Four people were arrested in Rome after a suspected would-be bank robber was rescued from a tunnel under a road, police said on Friday.

'Bank robber' rescued in Rome after tunnel collapses

An Italian man had to be rescued after becoming trapped in a collapsed tunnel near the Vatican, suspected of being part of a gang burrowing its way to a nearby bank.

Firefighters spent eight hours digging him out from under a road in the west of Rome, before he was finally freed on Thursday evening and taken to hospital.

“Two people from Naples were arrested for resisting a public official and two, from Rome, for damage” to public property, a police spokesman told AFP.
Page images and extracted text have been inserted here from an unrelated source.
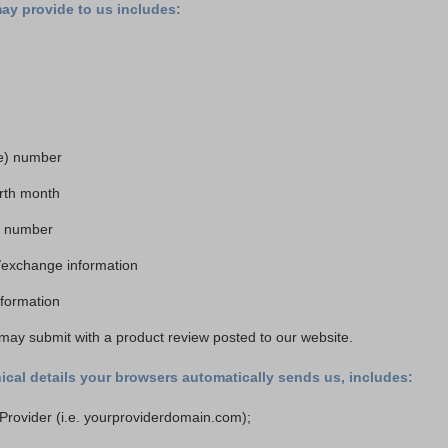
may provide to us includes:
e) number
irth month
rd number
/exchange information
information
may submit with a product review posted to our website.
ical details your browsers automatically sends us, includes:
 Provider (i.e. yourproviderdomain.com);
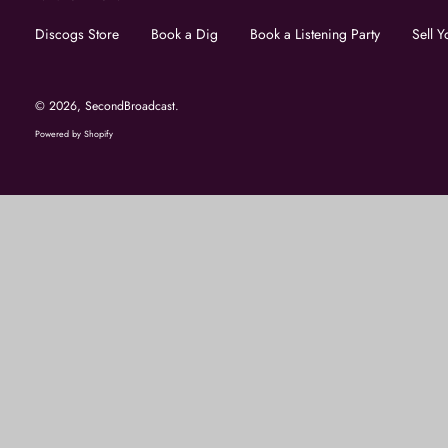
Discogs Store
Book a Dig
Book a Listening Party
Sell Y
© 2026,
SecondBroadcast
.
Powered by Shopify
The rescued man, one of the two Romans, remains in hospital, he said without giving an update on his condition.

“We are still investigating, we do not exclude that they are thieves, it is one of the theories,” he said.

For Italian newspapers, however, the motive was clear, with reports noting the tunnel was found near a bank ahead of the August 15th long weekend, when residents traditionally head out of town and much of Rome is left empty.

“The hole gang,” headlined newspapers Repubblica and Corriere della Sera, while La Stampa said: “They dig a tunnel to rob a bank, and one of them is buried underground.”

Other reports referred to the suspected burglar as l’uomo-talpa, or ‘mole man’.

An AFP reporter at the scene on Thursday saw the man brought out alive on a stretcher, after a day-long operation involving dozens of emergency service workers using mechanical diggers.

The tunnel began underneath an empty shop that had recently been rented.

“We all thought that the people there were renovating the place. So we had no suspicions and we did not hear noises either,” a resident, Michele, who lives in the same building told AFP.